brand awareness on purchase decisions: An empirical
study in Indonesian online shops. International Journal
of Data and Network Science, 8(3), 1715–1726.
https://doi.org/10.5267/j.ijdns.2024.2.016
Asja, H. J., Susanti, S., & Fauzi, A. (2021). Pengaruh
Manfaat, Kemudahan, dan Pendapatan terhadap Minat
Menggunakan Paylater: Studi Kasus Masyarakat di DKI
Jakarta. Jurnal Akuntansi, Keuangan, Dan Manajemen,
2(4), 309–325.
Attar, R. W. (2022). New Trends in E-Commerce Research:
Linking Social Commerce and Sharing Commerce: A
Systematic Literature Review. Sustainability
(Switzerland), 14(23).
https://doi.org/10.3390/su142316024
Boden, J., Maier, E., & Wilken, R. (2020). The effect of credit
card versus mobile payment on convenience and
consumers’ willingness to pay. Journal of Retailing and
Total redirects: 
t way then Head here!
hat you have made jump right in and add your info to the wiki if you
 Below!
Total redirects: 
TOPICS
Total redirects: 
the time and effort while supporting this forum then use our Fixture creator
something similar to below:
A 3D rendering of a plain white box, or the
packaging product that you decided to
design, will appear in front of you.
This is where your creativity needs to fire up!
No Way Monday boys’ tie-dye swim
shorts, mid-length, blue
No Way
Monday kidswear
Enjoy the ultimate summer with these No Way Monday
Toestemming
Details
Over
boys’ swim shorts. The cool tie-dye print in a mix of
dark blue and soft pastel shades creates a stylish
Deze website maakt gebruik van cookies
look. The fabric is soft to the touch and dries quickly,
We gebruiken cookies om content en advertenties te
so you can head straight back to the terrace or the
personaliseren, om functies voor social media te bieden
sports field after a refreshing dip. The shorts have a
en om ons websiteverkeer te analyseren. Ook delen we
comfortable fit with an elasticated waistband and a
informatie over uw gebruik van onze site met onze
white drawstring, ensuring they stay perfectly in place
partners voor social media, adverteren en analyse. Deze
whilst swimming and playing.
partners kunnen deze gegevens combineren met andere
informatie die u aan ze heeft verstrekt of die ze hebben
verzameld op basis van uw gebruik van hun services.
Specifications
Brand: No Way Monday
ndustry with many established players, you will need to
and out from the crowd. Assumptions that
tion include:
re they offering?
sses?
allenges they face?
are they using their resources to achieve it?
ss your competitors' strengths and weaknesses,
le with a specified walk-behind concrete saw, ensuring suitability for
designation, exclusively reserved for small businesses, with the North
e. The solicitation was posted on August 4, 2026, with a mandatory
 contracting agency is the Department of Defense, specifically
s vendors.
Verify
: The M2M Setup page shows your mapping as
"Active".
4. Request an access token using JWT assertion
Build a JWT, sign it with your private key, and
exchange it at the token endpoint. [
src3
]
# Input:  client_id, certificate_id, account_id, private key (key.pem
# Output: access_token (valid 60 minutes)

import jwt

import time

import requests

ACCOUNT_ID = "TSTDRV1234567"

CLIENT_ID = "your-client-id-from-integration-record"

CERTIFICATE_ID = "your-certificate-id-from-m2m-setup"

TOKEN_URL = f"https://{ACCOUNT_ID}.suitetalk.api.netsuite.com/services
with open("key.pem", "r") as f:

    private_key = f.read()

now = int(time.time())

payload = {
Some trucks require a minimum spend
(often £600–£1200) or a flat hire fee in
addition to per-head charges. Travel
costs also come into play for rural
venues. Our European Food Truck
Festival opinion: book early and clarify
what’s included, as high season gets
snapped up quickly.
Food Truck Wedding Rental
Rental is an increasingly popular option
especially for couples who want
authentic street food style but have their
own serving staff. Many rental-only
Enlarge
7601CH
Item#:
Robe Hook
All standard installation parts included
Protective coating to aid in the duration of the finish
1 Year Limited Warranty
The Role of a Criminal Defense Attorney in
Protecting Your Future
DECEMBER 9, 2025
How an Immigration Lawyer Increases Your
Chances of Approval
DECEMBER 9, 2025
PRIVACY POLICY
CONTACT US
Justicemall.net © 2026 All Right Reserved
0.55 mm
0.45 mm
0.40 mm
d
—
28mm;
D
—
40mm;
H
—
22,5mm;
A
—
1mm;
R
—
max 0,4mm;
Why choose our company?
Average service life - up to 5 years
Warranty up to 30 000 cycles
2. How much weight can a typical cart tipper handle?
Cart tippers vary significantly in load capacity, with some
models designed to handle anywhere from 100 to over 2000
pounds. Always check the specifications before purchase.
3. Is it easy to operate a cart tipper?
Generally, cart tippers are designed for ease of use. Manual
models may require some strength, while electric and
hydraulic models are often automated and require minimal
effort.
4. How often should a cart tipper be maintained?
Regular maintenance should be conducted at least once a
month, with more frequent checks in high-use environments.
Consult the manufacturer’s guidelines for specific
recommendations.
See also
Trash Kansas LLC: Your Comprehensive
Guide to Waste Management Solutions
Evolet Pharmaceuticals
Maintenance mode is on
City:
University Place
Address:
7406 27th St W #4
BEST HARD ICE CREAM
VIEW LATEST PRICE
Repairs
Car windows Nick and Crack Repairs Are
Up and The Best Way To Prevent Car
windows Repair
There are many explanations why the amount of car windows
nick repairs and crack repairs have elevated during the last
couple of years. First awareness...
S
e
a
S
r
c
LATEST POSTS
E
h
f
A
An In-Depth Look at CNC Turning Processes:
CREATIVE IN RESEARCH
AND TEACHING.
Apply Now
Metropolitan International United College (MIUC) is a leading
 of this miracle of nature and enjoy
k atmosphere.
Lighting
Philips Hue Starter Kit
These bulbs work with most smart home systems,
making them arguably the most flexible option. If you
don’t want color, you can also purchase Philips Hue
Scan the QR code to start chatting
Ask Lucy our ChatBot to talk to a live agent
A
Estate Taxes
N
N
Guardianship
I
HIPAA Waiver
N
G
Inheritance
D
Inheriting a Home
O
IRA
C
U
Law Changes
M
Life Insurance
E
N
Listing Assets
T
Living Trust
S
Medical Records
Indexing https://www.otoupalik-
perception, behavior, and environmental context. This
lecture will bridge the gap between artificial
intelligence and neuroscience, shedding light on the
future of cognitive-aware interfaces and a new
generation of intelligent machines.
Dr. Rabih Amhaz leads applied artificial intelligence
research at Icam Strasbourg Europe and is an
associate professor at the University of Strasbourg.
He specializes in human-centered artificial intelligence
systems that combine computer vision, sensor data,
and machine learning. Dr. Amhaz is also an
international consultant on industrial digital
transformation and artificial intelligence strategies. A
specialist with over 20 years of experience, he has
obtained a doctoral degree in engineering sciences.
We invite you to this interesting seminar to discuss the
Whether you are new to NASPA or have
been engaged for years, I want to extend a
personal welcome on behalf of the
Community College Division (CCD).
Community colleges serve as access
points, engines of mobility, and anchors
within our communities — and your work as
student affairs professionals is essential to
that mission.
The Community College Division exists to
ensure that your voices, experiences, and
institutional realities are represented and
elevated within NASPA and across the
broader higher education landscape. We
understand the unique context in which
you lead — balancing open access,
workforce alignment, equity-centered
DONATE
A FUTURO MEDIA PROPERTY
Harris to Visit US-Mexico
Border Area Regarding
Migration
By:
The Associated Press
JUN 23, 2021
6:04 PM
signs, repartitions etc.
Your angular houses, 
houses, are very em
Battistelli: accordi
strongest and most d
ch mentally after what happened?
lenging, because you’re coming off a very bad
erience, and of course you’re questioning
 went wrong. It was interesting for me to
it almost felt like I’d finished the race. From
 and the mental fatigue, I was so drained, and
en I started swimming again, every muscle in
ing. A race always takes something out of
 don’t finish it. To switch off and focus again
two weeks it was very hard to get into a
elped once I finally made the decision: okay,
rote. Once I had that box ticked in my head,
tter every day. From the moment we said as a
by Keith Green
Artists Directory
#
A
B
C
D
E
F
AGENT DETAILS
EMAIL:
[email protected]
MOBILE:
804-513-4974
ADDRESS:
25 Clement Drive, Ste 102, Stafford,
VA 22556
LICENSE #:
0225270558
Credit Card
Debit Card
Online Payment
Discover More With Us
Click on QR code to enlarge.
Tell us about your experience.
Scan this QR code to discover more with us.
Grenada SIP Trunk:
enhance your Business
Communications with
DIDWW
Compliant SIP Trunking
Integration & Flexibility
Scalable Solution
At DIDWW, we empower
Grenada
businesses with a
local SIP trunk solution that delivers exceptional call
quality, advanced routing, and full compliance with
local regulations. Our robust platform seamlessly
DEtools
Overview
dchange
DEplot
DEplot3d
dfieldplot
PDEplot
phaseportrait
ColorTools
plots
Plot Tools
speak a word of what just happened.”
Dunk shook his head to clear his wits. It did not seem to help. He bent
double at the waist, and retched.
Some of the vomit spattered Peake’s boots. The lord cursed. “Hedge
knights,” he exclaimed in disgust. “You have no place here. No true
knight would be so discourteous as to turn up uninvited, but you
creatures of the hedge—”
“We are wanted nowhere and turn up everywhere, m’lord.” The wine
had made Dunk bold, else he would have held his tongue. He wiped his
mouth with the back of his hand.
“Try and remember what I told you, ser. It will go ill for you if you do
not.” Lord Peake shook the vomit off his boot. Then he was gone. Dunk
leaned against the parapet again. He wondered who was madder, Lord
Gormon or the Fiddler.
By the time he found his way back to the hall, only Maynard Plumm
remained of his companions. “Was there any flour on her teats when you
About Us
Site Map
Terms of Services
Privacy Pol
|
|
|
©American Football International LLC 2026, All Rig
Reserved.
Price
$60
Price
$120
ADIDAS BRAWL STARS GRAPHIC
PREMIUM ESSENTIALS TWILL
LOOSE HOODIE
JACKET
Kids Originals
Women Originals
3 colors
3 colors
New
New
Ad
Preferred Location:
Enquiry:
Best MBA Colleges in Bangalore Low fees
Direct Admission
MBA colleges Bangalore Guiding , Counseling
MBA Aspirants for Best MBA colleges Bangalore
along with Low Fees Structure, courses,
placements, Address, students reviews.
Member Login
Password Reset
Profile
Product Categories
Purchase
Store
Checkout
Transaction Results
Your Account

━━━━

Could you reproduce the entries word for word, starting at the very first line and ending at the line that contains "en om ons websiteverkeer"?

Task response
brand awareness on purchase decisions: An empirical
study in Indonesian online shops. International Journal
of Data and Network Science, 8(3), 1715–1726.
https://doi.org/10.5267/j.ijdns.2024.2.016
Asja, H. J., Susanti, S., & Fauzi, A. (2021). Pengaruh
Manfaat, Kemudahan, dan Pendapatan terhadap Minat
Menggunakan Paylater: Studi Kasus Masyarakat di DKI
Jakarta. Jurnal Akuntansi, Keuangan, Dan Manajemen,
2(4), 309–325.
Attar, R. W. (2022). New Trends in E-Commerce Research:
Linking Social Commerce and Sharing Commerce: A
Systematic Literature Review. Sustainability
(Switzerland), 14(23).
https://doi.org/10.3390/su142316024
Boden, J., Maier, E., & Wilken, R. (2020). The effect of credit
card versus mobile payment on convenience and
consumers’ willingness to pay. Journal of Retailing and
Total redirects: 
t way then Head here!
hat you have made jump right in and add your info to the wiki if you
 Below!
Total redirects: 
TOPICS
Total redirects: 
the time and effort while supporting this forum then use our Fixture creator
something similar to below:
A 3D rendering of a plain white box, or the
packaging product that you decided to
design, will appear in front of you.
This is where your creativity needs to fire up!
No Way Monday boys’ tie-dye swim
shorts, mid-length, blue
No Way
Monday kidswear
Enjoy the ultimate summer with these No Way Monday
Toestemming
Details
Over
boys’ swim shorts. The cool tie-dye print in a mix of
dark blue and soft pastel shades creates a stylish
Deze website maakt gebruik van cookies
look. The fabric is soft to the touch and dries quickly,
We gebruiken cookies om content en advertenties te
so you can head straight back to the terrace or the
personaliseren, om functies voor social media te bieden
sports field after a refreshing dip. The shorts have a
en om ons websiteverkeer te analyseren. Ook delen we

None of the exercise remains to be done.